* Excerpt provided:
━━━━━━
You ask for a "scientific basis" for determining speed limits. Well, we have accident data from DC, MD, and VA -- all of whom have different ways of regulating speed limits.

Sorry, but this is more of a pseudo-scientific basis for determining speed limits--at least when you get away from the interstate.

There are a heck of a lot more factors to consider here than whether the number of people who die go up or down. It's like asking for a scientific basis for a local noise ordinance, and only considering how many people have died or suffered significant hearing loss from noise pollution. High speeds crowd out other road users besides autos. High speeds generally degrade the quality of life in residential and commercial areas.

A simple body count doesn't cut it.

by oboe on Aug 3, 2012 1:57 pm • linkreport

"You should ask MPD why there aren't speed cameras in the neighborhood locations you described - instead of locations like 395 and 295.

After all, the cameras are put up for safety reasons, right?"

Maybe we just don't care? And maybe we're fine with the speed limit of a high volume, narrow highway, that has merging traffic from all directions and is also prone to sudden stops and starts considering that both highways have sections that end abruptly at stoplights?

And to whoever is complaing that pro-finers are just people who don't drive, yes, most of my travel in DC is done without a car. However, the sidewalk I walk on is always next to a road full of cars so maybe I have interest in ensuring that the people in those cars are abiding by the law.
━━━━━━
* Supplied information:

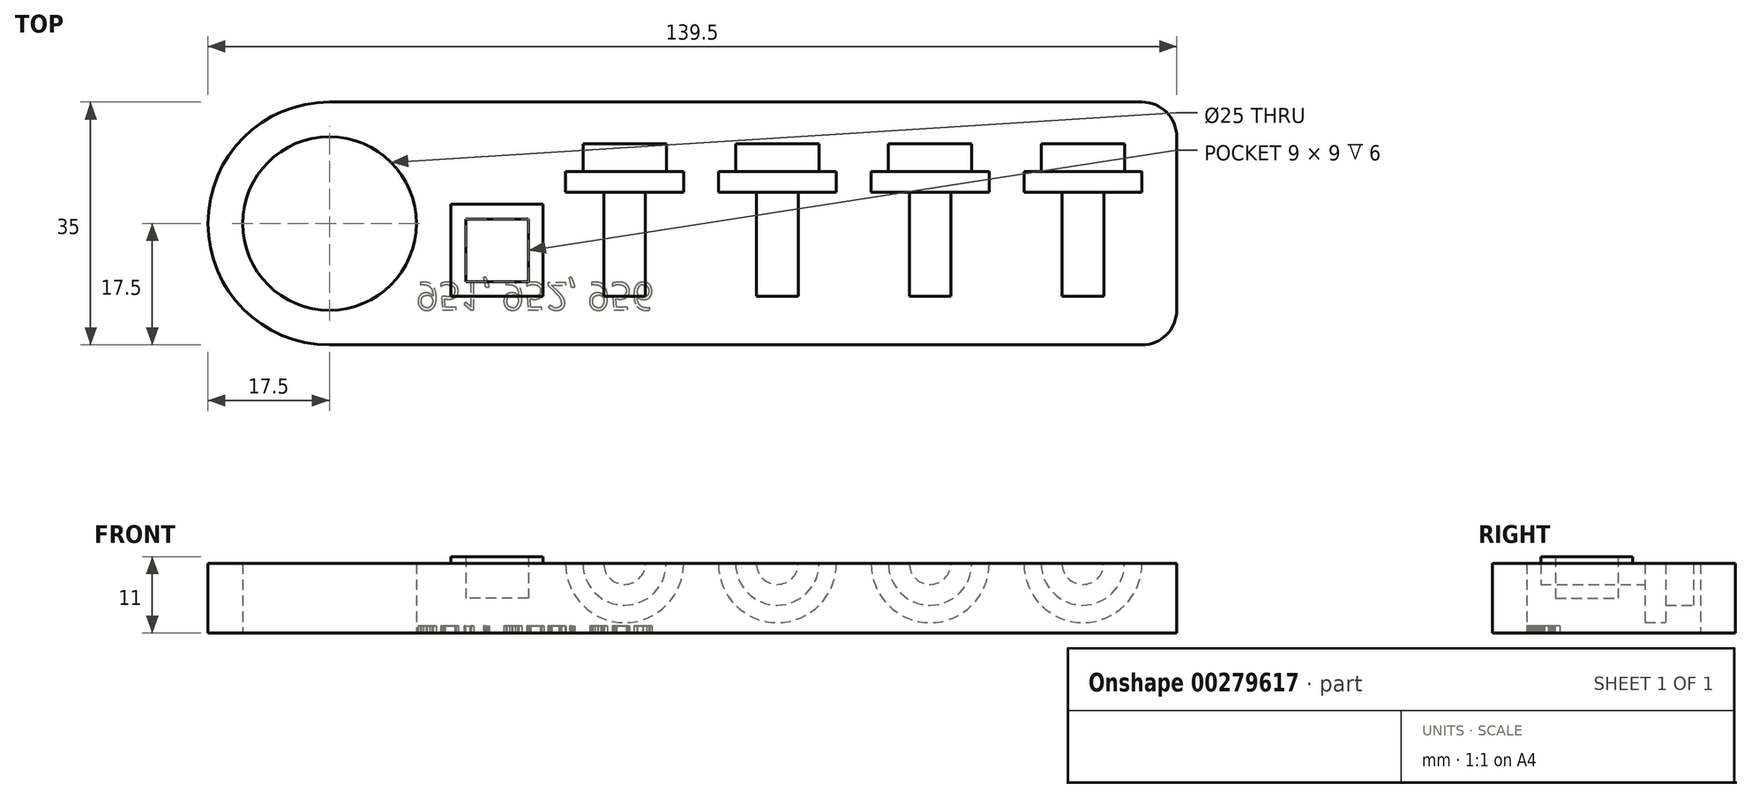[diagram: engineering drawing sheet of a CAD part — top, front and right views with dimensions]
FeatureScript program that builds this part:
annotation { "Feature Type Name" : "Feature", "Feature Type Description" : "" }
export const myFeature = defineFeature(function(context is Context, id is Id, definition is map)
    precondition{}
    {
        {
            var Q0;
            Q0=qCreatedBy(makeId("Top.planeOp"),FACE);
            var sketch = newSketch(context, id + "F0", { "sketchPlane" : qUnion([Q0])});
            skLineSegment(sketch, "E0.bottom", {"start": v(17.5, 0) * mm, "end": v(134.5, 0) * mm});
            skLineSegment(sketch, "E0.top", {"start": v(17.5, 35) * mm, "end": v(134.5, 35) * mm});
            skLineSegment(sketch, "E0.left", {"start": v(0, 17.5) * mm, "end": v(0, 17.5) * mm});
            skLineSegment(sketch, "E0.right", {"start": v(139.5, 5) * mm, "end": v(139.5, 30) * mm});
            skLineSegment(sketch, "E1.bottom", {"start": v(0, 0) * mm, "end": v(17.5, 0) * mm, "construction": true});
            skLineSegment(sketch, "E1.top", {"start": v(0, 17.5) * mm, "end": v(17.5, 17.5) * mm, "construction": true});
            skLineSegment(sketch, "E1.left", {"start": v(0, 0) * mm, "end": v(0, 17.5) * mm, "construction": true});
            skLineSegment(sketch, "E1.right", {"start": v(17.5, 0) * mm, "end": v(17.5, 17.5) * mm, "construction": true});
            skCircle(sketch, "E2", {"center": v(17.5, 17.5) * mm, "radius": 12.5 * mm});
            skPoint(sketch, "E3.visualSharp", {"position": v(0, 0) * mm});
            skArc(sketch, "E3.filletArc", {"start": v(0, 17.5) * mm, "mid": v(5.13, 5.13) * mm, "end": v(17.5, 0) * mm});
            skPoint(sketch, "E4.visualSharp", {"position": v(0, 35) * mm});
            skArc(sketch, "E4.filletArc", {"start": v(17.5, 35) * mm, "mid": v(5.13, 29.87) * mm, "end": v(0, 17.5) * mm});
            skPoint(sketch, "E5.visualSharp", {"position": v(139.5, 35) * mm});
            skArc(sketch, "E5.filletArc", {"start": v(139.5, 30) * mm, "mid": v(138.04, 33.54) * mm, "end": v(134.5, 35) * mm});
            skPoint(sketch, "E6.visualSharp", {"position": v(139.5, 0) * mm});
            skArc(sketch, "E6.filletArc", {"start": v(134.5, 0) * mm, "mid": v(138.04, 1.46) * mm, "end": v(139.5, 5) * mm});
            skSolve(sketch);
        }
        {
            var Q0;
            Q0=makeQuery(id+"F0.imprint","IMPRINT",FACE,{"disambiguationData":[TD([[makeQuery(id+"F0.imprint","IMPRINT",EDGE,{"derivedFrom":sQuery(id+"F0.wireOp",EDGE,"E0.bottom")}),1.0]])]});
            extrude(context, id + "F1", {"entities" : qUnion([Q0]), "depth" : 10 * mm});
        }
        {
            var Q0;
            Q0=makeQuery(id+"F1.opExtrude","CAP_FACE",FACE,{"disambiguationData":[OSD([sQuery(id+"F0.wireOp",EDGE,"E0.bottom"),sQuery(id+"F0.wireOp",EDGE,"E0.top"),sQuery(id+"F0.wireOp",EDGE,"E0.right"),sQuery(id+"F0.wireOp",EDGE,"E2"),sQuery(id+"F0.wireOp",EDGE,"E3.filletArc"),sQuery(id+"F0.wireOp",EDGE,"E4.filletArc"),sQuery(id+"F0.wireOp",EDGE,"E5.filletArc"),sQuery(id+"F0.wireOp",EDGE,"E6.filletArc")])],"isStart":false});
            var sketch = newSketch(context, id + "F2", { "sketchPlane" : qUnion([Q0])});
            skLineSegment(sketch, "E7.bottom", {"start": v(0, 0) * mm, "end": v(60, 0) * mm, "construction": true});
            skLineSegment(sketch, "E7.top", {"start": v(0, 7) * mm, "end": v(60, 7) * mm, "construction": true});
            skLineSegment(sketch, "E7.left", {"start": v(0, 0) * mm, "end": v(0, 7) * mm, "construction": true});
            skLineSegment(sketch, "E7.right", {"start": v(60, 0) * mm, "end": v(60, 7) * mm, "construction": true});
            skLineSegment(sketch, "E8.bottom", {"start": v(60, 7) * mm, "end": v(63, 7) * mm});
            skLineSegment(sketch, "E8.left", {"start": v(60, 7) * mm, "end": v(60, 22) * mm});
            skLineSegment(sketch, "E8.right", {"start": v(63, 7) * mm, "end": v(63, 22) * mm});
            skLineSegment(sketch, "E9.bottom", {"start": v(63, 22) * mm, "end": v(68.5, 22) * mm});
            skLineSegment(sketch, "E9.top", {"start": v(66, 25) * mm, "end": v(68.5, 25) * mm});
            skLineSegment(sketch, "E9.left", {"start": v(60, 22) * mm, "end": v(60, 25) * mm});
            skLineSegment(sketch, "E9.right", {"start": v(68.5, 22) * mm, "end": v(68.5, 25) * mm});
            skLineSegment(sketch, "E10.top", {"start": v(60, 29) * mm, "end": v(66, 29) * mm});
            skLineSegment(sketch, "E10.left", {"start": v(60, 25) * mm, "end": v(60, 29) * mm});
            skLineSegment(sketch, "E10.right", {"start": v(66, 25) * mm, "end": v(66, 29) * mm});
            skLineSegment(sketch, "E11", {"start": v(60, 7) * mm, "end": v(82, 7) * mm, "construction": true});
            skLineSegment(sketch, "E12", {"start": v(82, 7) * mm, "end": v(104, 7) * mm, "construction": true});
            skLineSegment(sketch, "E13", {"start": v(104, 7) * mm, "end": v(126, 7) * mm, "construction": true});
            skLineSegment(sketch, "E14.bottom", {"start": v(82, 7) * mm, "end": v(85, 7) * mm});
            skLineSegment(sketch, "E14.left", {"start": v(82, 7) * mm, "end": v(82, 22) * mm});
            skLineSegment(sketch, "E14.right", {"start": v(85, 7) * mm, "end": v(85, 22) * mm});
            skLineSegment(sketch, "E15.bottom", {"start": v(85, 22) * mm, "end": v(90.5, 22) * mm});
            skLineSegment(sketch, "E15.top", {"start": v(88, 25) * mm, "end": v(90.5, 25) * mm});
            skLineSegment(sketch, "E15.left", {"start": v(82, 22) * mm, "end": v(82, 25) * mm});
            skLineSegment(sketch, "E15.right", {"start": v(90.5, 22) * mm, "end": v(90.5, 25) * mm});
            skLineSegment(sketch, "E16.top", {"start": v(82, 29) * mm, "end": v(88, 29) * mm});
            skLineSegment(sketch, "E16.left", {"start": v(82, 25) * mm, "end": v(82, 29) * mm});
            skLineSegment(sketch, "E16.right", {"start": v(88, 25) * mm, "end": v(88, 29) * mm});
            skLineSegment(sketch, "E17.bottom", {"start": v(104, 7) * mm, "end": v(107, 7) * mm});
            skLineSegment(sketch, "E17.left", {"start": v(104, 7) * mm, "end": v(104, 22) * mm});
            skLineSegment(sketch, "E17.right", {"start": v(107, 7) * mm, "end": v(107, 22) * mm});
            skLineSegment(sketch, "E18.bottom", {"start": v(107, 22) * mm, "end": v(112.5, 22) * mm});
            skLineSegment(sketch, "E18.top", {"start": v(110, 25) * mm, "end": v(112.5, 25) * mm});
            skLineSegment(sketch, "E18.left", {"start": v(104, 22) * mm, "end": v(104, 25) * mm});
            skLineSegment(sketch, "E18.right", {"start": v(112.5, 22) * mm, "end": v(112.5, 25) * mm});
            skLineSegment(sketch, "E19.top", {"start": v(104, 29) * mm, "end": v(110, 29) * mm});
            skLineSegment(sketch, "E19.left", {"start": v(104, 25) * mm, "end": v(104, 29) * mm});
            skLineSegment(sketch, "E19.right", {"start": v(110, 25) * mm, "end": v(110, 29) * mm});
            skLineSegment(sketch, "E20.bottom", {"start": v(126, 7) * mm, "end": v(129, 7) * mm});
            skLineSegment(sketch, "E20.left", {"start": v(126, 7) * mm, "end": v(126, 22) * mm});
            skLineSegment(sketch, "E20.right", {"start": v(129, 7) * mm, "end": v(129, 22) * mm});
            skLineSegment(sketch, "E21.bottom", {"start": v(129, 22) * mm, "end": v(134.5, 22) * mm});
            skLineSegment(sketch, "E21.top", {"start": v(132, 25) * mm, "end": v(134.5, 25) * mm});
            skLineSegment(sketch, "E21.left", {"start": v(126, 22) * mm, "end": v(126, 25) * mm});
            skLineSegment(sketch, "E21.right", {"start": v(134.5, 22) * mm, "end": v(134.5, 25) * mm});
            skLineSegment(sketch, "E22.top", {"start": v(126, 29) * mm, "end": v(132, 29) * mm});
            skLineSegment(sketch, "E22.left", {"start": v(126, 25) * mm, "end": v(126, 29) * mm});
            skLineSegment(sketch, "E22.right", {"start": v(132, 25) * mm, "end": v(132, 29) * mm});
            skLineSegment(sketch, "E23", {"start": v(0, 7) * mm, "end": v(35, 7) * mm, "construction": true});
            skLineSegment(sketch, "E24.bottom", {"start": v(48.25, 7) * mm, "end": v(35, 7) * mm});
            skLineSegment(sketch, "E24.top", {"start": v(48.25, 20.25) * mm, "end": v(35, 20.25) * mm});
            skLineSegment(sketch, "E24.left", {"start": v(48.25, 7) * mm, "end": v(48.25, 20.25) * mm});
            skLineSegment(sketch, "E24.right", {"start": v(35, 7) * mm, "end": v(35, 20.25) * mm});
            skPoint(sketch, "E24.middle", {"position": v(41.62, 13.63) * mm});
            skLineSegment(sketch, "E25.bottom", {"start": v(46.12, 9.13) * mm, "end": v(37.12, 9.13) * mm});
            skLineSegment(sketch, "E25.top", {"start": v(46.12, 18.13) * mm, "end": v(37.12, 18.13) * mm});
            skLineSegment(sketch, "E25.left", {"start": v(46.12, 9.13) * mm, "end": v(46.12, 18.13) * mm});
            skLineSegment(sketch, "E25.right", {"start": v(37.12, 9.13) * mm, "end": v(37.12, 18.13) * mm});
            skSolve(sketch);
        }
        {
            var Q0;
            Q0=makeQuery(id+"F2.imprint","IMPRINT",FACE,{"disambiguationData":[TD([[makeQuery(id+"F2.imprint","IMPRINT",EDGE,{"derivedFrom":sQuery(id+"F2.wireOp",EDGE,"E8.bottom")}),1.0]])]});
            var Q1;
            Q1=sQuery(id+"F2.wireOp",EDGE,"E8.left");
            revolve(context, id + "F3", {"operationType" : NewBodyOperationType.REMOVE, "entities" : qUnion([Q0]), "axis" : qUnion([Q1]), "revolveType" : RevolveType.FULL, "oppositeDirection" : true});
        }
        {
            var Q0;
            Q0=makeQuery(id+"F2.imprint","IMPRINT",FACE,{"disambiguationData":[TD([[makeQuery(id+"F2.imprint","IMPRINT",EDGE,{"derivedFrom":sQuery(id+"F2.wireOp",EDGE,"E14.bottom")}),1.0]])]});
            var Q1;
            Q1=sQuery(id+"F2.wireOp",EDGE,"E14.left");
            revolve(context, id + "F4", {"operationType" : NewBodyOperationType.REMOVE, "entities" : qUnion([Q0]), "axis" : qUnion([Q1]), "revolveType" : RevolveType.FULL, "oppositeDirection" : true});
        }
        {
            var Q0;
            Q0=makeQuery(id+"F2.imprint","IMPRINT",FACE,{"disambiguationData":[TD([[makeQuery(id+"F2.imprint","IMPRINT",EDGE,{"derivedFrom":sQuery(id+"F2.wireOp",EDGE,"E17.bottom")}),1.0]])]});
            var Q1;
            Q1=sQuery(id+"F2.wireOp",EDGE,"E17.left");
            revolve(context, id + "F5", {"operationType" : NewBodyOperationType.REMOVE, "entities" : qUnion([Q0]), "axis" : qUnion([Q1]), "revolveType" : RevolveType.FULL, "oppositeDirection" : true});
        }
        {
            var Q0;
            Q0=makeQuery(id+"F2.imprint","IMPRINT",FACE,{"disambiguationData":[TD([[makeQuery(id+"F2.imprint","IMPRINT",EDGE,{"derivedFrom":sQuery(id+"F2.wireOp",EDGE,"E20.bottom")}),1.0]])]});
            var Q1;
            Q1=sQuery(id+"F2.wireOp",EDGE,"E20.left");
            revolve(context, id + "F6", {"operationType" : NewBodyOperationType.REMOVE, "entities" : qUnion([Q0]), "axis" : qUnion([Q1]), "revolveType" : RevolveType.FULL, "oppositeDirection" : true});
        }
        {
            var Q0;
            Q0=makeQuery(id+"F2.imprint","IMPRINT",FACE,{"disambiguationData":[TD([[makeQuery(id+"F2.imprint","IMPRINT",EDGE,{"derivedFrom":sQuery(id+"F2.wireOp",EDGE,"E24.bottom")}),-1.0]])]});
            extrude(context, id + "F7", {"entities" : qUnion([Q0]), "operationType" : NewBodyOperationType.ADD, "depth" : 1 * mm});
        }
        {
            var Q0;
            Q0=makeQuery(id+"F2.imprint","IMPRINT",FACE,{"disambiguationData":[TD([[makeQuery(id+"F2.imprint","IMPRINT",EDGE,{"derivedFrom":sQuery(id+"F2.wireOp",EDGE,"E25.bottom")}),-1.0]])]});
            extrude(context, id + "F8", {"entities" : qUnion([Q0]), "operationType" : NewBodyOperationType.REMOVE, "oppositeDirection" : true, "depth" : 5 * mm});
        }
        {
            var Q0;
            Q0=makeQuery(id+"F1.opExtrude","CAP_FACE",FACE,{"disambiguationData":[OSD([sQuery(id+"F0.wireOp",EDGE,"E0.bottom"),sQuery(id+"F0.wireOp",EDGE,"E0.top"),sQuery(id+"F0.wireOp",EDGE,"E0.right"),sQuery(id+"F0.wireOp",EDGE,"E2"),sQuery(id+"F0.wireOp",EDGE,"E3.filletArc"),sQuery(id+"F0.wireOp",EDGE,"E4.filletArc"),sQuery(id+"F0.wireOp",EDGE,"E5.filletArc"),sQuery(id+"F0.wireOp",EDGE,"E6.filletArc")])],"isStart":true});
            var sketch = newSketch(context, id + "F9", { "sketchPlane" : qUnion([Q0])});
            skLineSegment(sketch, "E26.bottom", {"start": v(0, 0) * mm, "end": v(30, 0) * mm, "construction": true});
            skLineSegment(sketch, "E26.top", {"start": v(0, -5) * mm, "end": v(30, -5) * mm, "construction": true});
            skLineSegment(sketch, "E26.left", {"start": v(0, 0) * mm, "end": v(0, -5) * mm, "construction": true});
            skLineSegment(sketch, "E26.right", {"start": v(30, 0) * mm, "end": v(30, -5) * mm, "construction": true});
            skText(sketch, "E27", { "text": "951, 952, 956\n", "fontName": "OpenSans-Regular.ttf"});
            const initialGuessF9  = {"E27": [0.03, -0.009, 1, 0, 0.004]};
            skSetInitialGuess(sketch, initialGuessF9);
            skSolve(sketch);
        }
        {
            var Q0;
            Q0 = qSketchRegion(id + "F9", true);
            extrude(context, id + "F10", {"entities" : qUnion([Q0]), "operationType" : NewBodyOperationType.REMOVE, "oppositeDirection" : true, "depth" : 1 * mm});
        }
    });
━━━━━━
* What to do:
A: In the speed-limit discussion, which three places is the accident data said to come from?
B: Repeat the passage of the speed-limit discussion from "You ask for" to "doesn't cut it.".
The data that comes after the speed-limit discussion is separate material.

* Expected answers:
A: DC, MD, and VA.

B:
You ask for a "scientific basis" for determining speed limits. Well, we have accident data from DC, MD, and VA -- all of whom have different ways of regulating speed limits.

Sorry, but this is more of a pseudo-scientific basis for determining speed limits--at least when you get away from the interstate.

There are a heck of a lot more factors to consider here than whether the number of people who die go up or down. It's like asking for a scientific basis for a local noise ordinance, and only considering how many people have died or suffered significant hearing loss from noise pollution. High speeds crowd out other road users besides autos. High speeds generally degrade the quality of life in residential and commercial areas.

A simple body count doesn't cut it.